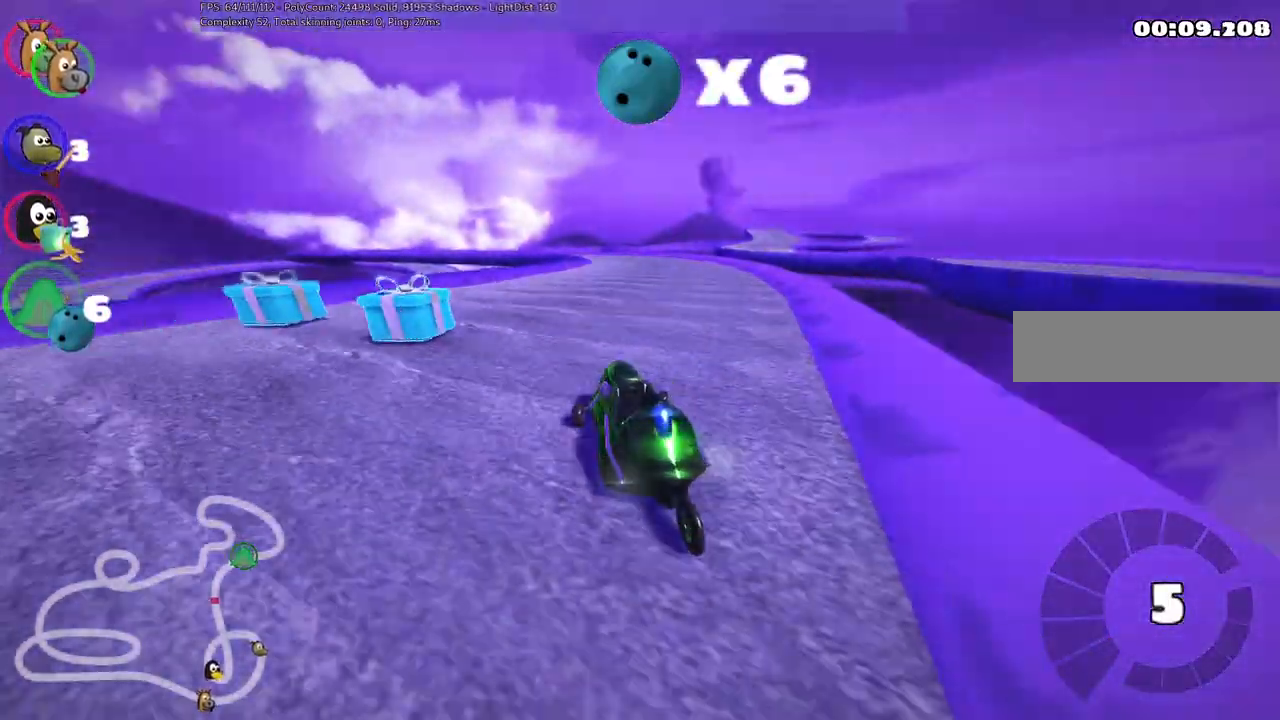
{"keys": ["left", "up"], "events": [[50, "right", "up"]]}
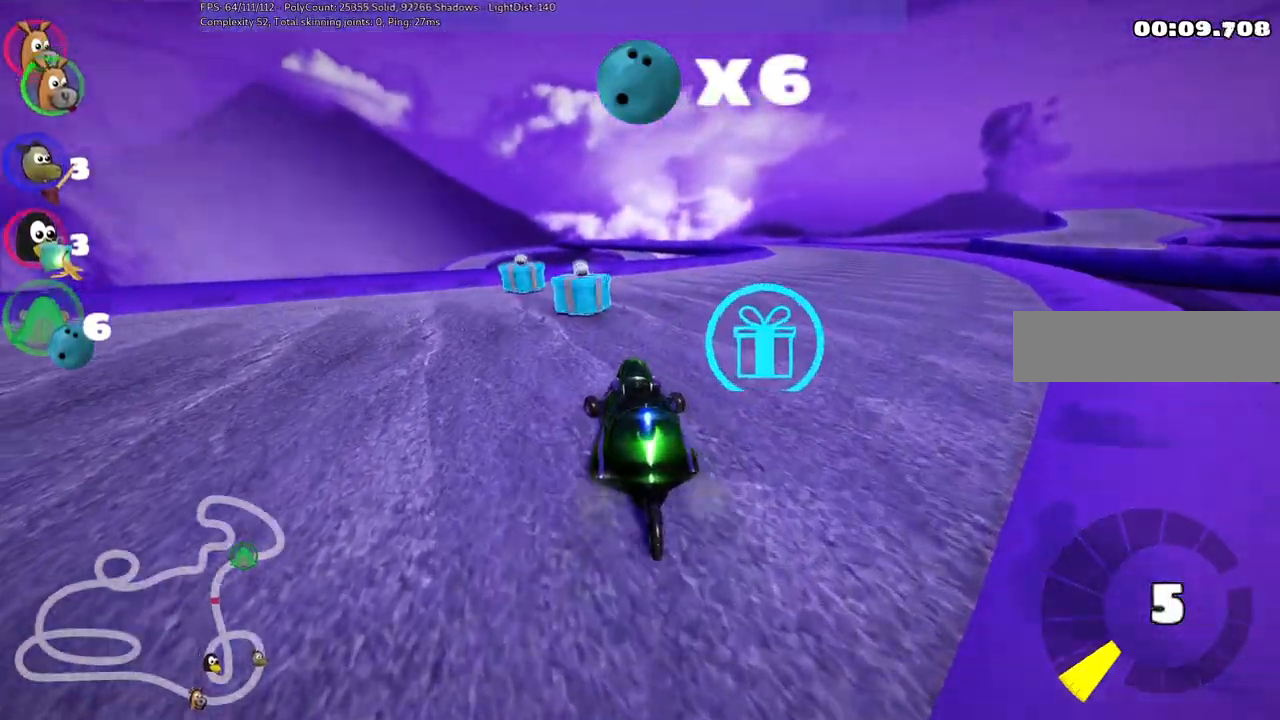
{"keys": ["left"], "events": [[117, "left", "up"], [400, "left", "down"], [500, "up", "up"]]}
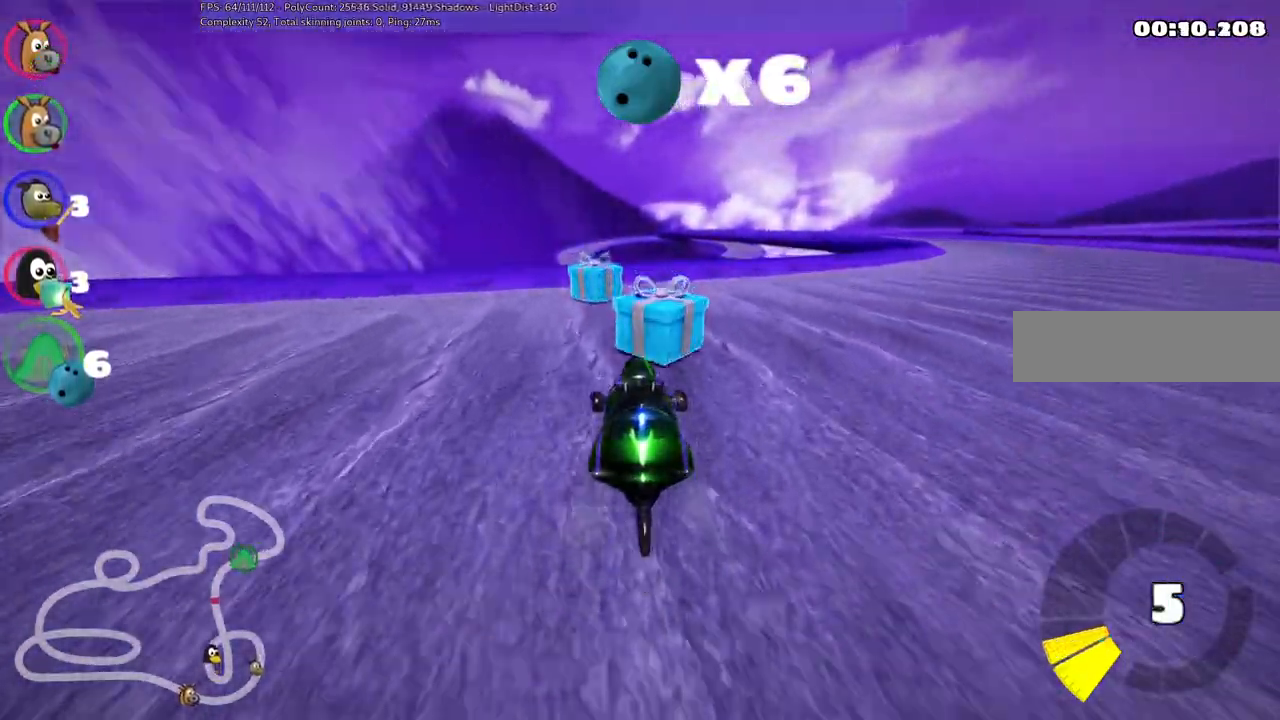
{"keys": [], "events": [[50, "left", "up"], [183, "down", "down"], [383, "left", "down"], [433, "down", "up"], [467, "left", "up"]]}
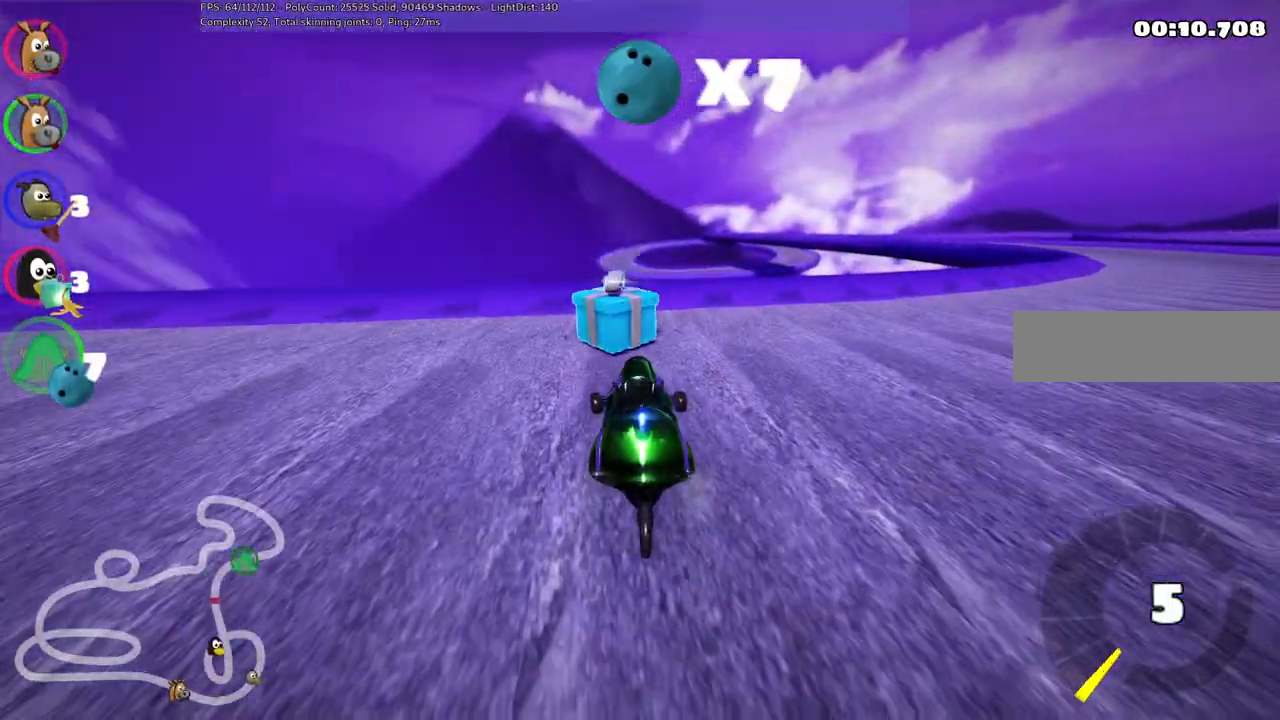
{"keys": ["up"], "events": [[117, "up", "down"], [167, "left", "down"], [350, "left", "up"]]}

◇ ◇ ◇

### About this task
Set down all of the material word for word, minus its pictures.

### Answer box
{"keys": ["left", "up"], "events": [[50, "right", "up"]]}
{"keys": ["left"], "events": [[117, "left", "up"], [400, "left", "down"], [500, "up", "up"]]}
{"keys": [], "events": [[50, "left", "up"], [183, "down", "down"], [383, "left", "down"], [433, "down", "up"], [467, "left", "up"]]}
{"keys": ["up"], "events": [[117, "up", "down"], [167, "left", "down"], [350, "left", "up"]]}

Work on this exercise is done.